Sometimes Jewish people never miss an opportunity to shoot themselves in the foot.
I refuse to go to the London Jewish Film Festival anymore having once paid good money to see Defamation, a film that, basically, portrays Israel as forcing Israeli teenagers to visit Auschwitz and using the visit to brainwash them into thinking that the whole world hates them because they are Jewish.
The same applies to London Jewish Book Week. Among the long list of Israel bashers invited to speak once was The Independent’s Johann Hari who has claimed that “untreated sewage was being pumped from illegal Israeli settlements on to Palestinian land, contaminating their reservoirs”.
Not only had he seen it with his own eyes, but Friends of the Earth had documented it, you understand.
Mick Davis, head of UJIA, addressed the possibility of Israel becoming an apartheid state and Breaking the Silence were given repeated platforms at Limmud to tell of the supposed evils of Israeli soldiers.
Now the London Jewish Cultural Centre has an advert out for their forthcoming Comedy Festival that reads:
“Enjoy a week of Jewish comedians previewing their outrageous, hilarious and irreverent acts at Ivy House for the next stop – this year’s Edinburgh festival.”
One of the comedians, Ivor Dembina, is doing a sketch harmlessly called “Jewish Comedy” on Monday July 18th.
But while Dembina is actually quite funny his other job is his one man show This Is Not A Subject For Comedy, which is about “Israel, Palestine and the Jews” and which he has been performing for some 8 years.

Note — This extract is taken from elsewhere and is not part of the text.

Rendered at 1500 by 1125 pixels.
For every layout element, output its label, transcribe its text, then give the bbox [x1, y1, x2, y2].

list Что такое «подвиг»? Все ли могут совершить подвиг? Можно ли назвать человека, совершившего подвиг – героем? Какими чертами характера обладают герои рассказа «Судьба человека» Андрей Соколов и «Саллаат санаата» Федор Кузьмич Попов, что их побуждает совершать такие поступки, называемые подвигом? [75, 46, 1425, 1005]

In it he tells, inter alia, about his confrontation with Israeli soldiers and thinks that Jews somewhat downplay the deaths of homosexuals and Communists at Auschwitz because “this is Ourschwitz, not Yourschwitz”.
Dembina has volunteered for the International Solidarity Movement and in an interview last year is quoted as saying that “the specter of anti-Semitism is raised by Zionists” and is “a manipulation of a tragedy to Zionism’s own advantage”.

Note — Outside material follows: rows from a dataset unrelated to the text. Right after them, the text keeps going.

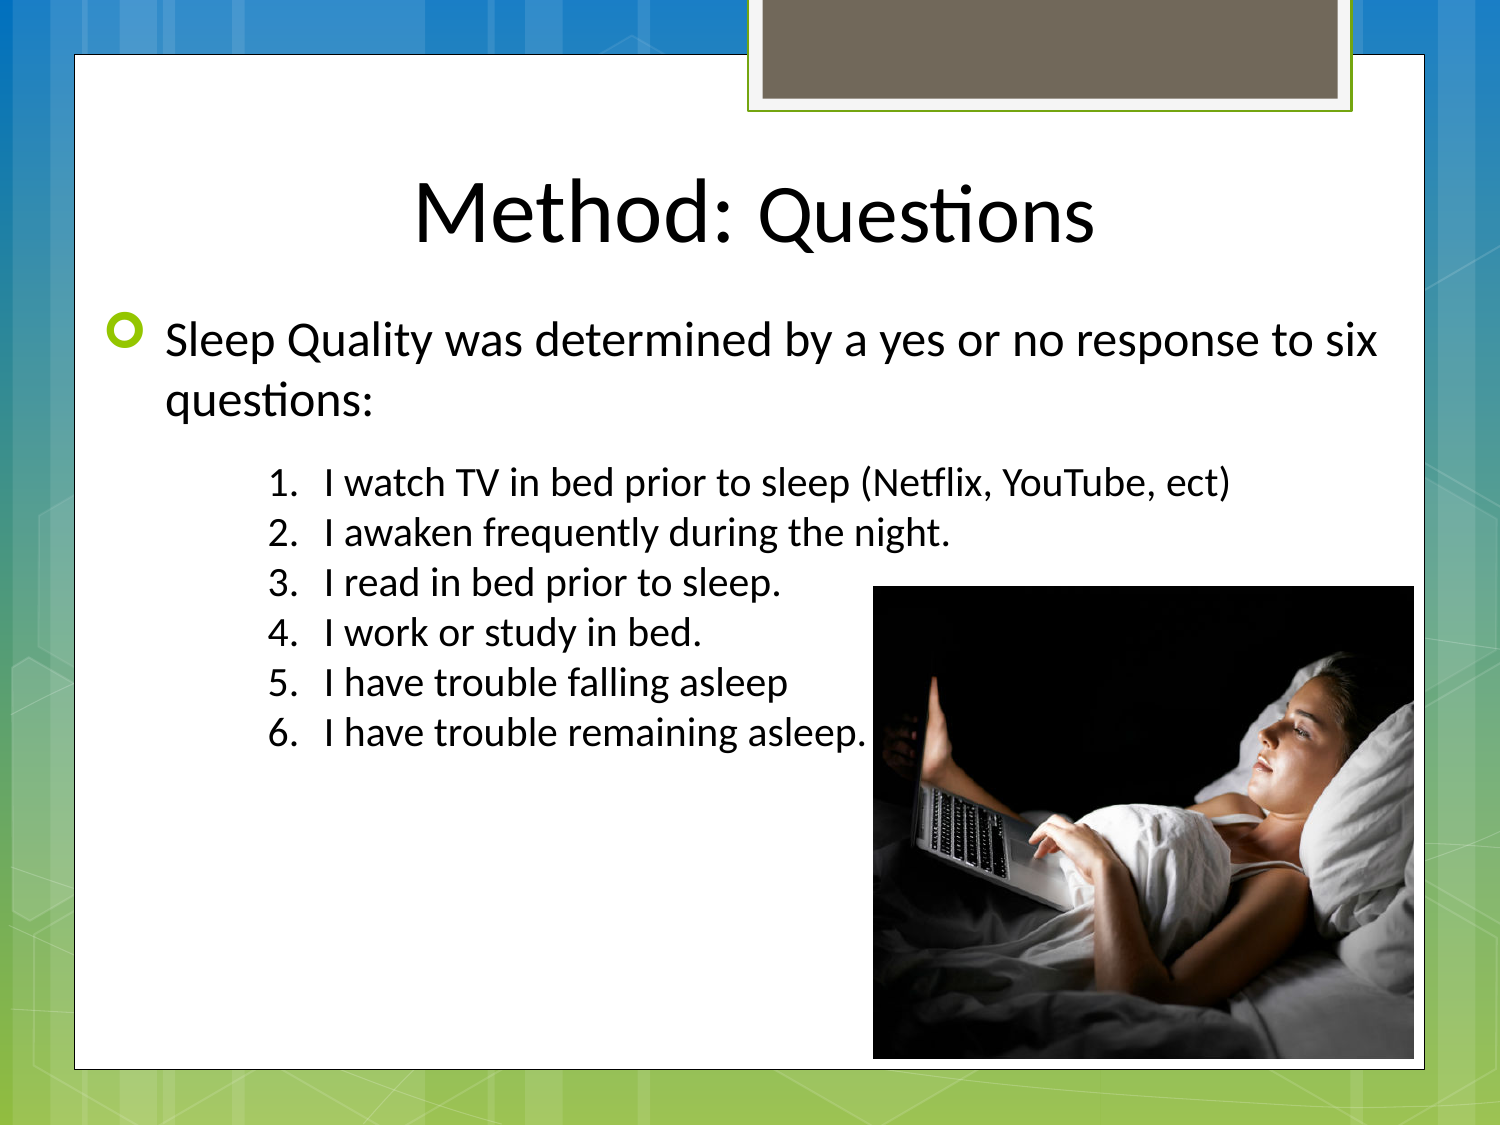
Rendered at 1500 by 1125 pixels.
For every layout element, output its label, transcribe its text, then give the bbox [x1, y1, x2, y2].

title Method: Questions [178, 111, 1331, 291]
list Sleep Quality was determined by a yes or no response to six questions: [75, 291, 1425, 1005]
text_box I watch TV in bed prior to sleep (Netflix, YouTube, ect) I awaken frequently during the night. I read in bed prior to sleep. I work or study in bed. I have trouble falling asleep I have trouble remaining asleep. [252, 447, 1257, 762]
picture [873, 585, 1414, 1059]
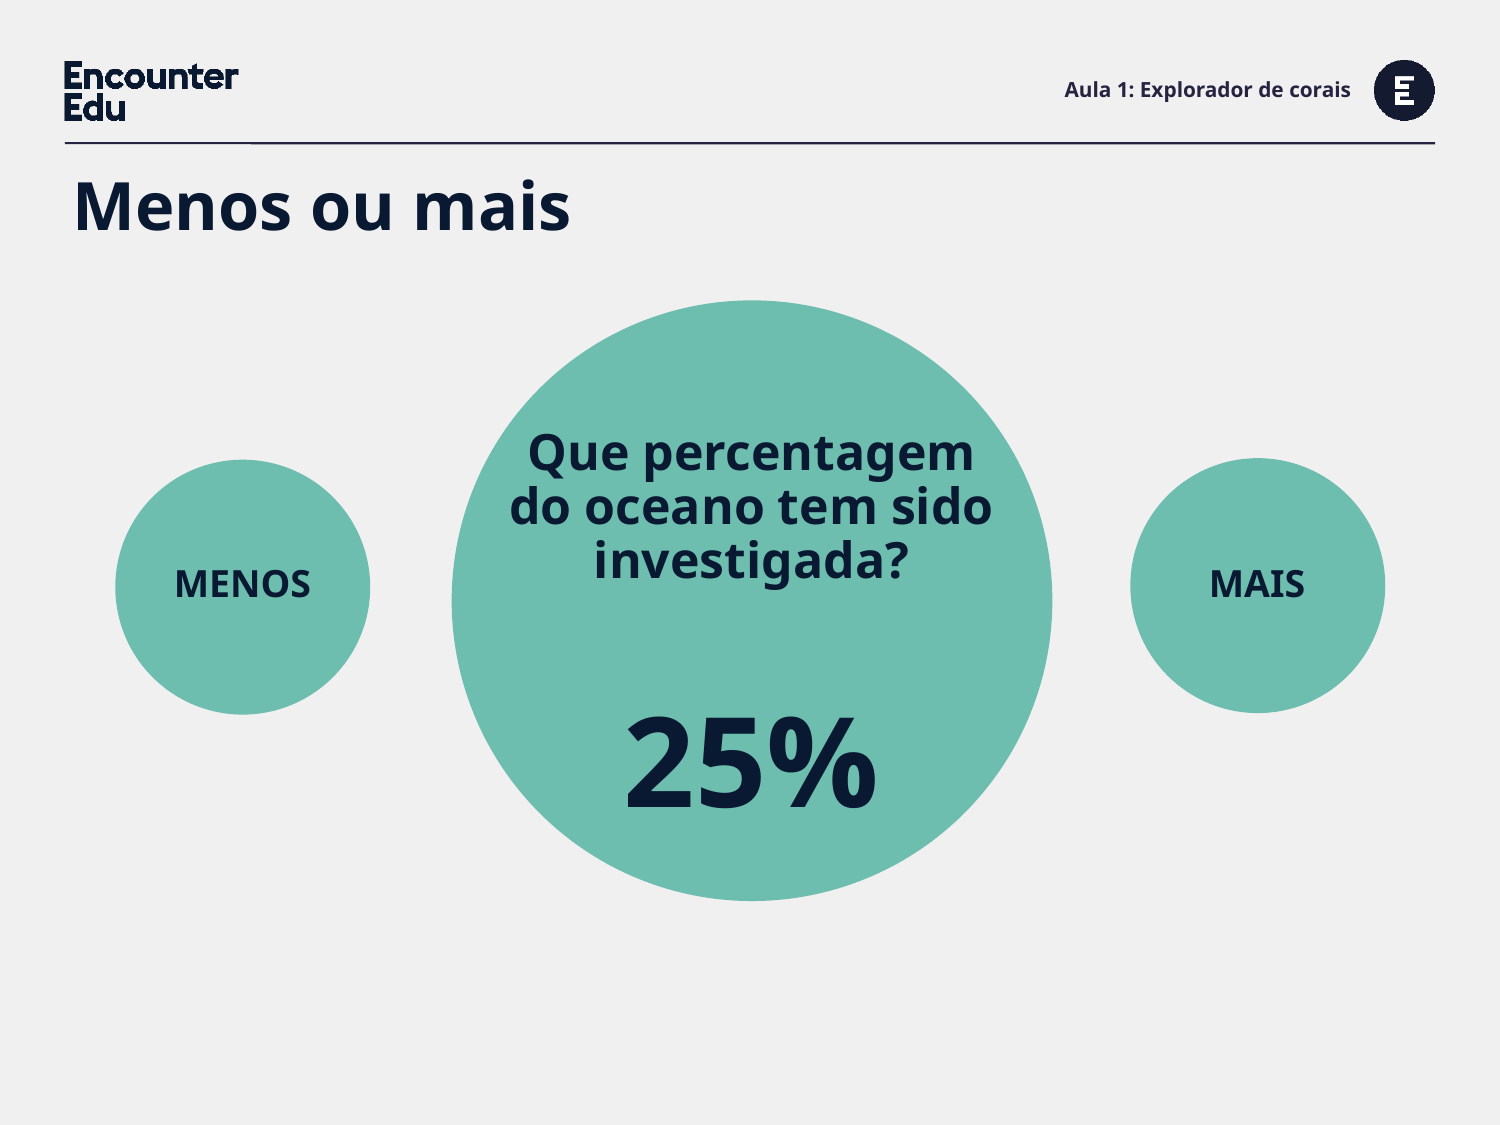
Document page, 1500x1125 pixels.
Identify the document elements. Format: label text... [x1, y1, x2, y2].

He is also quoted as saying of Zionists:
“I think they’ve learned to their cost that it just makes people more determined to speak out publicly and that hate campaigns can be counter-productive. I think they’re starting to try and engage in discussion and going for the whole positive PR angle, like this email campaign about sending medical aid to Haiti. Or they’re going to use Iran as an excuse. They keep coming up with these reasons that the Jewish community has to support Israel and one by one they get exposed as nonsense…You’re left with a rump of very angry people who are used to getting their own way. Things have to be handled very carefully in the months and years ahead”. He also, apparently, compares Israel to apartheid South Africa.
Considering the audience at the LJCC is likely to be entirely pro-Israel and “Zionist”, I would expect they would like to know that Dembina considers them “angry people” and that he would like to see the end of Israel as a Jewish state. Then they can decide whether or not they would like to go in to see him perform.
At least with other anti-Zionists like Ken Loach one is usually fully informed of their politics. I would never go to see Looking for Eric, for instance, as much as I would probably enjoy it.
But, I suspect that Dembina won’t be playing his full anti-Zionist set at the LJCC and, therefore, many in the audience who are paying good money to see him won’t know of his politics.
Maybe, it would be helpful if someone stood outside the gates of the LJCC next Monday to hand out a list of Dembina’s quotes as people are going in to see him (any volunteers?).
I’m sure he wouldn’t expect anything less from a bunch of angry Zionists.